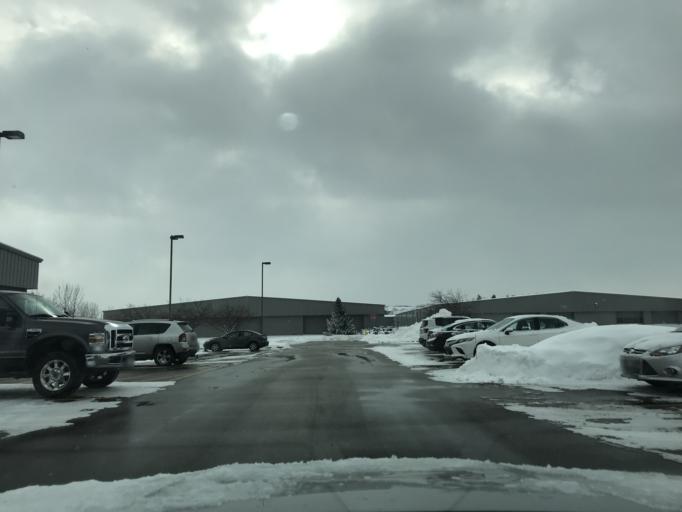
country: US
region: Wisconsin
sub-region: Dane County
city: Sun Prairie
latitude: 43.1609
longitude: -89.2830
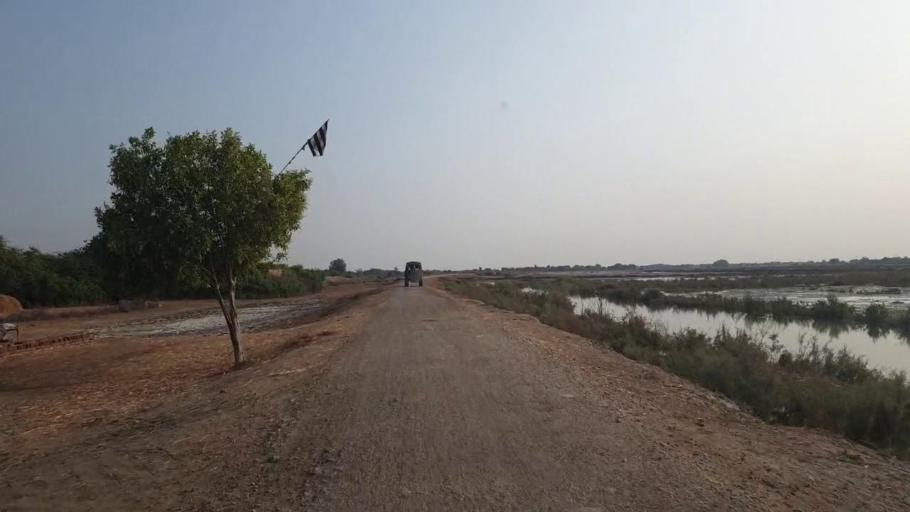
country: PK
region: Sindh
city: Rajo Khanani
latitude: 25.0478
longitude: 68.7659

* * *

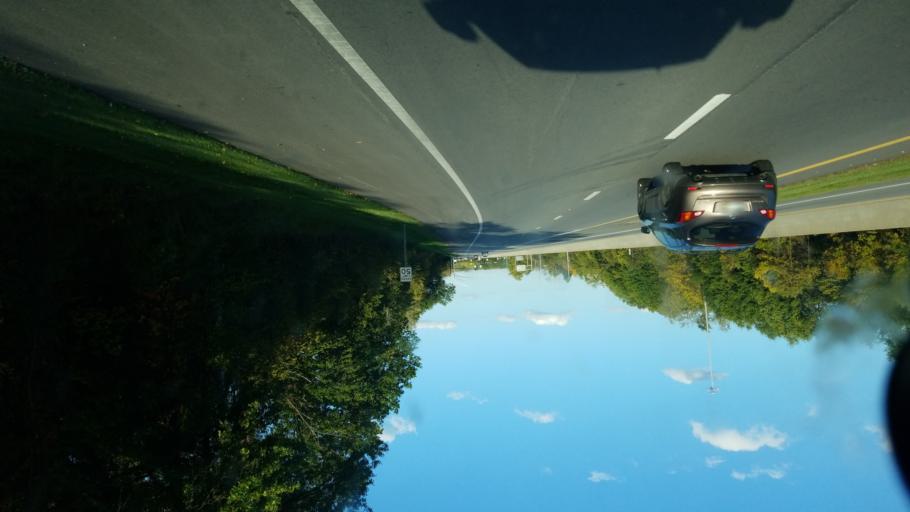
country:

• **Directions for this task**: Copy the lines above without changes, starting at the line containing "country: US" and ending at the line containing "latitude: 25.0478". Leave the pictures out of your answer.

• **Response**:
country: US
region: Wisconsin
sub-region: Dane County
city: Sun Prairie
latitude: 43.1609
longitude: -89.2830
country: PK
region: Sindh
city: Rajo Khanani
latitude: 25.0478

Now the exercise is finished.